Mason nodded impatiently, said, “All this is preliminary to the point I’m making.”
“What’s that?”
“Diana Burr was a local product. She kept going away and getting married and coming back in between marriages. Roland Burr was her third venture, perhaps her fourth. Now then, if she’d been playing around, there’s just a chance she might have come back to one of her first lovers for her final marriage. Just on the off-chance, Paul, look up Roland Burr. See if he doesn’t have a Winterburg City background.”
“What would it mean if he does?”
“Then see if he knew Corine Hassen,” Mason said.
“Isn’t that all pretty much of a coincidence?” Drake asked.
“Coincidence, hell! If it’s what I think it is, it was careful, deliberate planning. Witherspoon was wide open. Anyone could have laid the foundation to play him for a sucker. His pride in the things he owns, his desire to show them, his enthusiasm for fly-fishing and color photography. Hell’s bells, Paul, it all checks.”
“Checks with what?” Drake asked.
“A design for deliberate, premeditated murder.”
Drake said, “I don’t get you.”
“I haven’t time to explain,” Mason said, starting for the door. “You’ll get it as you dig out the facts.”
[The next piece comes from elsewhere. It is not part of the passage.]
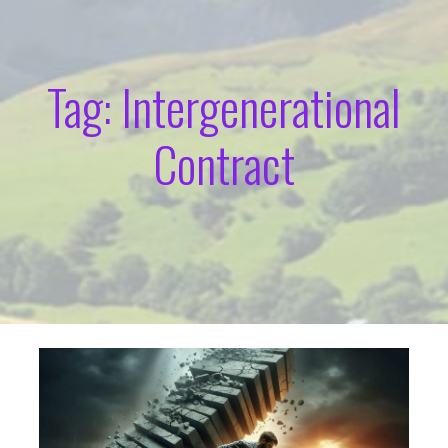
Tag: Intergenerational
Contract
“What were you doing with Allgood?”
Mason grinned. “Putting a little pressure on him. The guy gave himself away. Bet you a hundred to one, he’s running that Hollywood scandal sheet. It feeds him business, gives him a chance to utilize the information he gets in his business, and is laying the foundation for a big chunk of money when he gets ready to let go.”
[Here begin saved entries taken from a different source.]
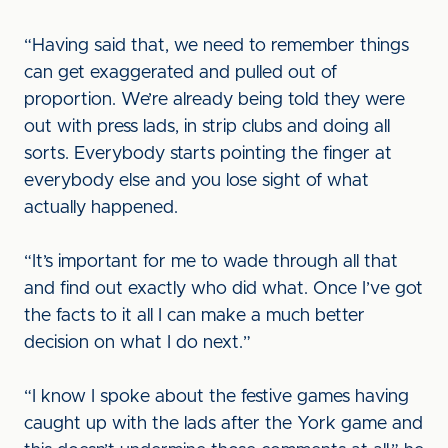
“Having said that, we need to remember things
can get exaggerated and pulled out of
proportion. We’re already being told they were
out with press lads, in strip clubs and doing all
sorts. Everybody starts pointing the finger at
everybody else and you lose sight of what
actually happened.
“It’s important for me to wade through all that
and find out exactly who did what. Once I’ve got
the facts to it all I can make a much better
decision on what I do next.”
“I know I spoke about the festive games having
caught up with the lads after the York game and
“Then this blonde was acting under his instructions?”
“Darned if I know. They all may have been working on an individual double-cross, but you can bet one thing. He’s the one who published that dope in the scandal sheet. I called on him and gave him something to think about, so he handed it right back to me by cutting out the portion of the column relating to Witherspoon and sending it on to me. If it hadn’t been for my call, he’d probably have sent it on to Witherspoon direct. Witherspoon would have called Allgood to find out about it, and Allgood would have sold him on another investigation at some fabulous price.”
Drake said, “I’ve heard talk about Allgood playing both ends against the middle, but you went pretty far with him, didn’t you, Perry? You can’t prove any of that stuff and...”
“The hell I can’t,” Mason said. “Let him sue me. I’ll start taking depositions, looking at books, and I’ll prove it fast enough.”
“If you’re right,” Drake said, “he won’t sue.”
“He won’t sue,” Mason remarked positively. “Come on, Della. We’re headed for El Templo.”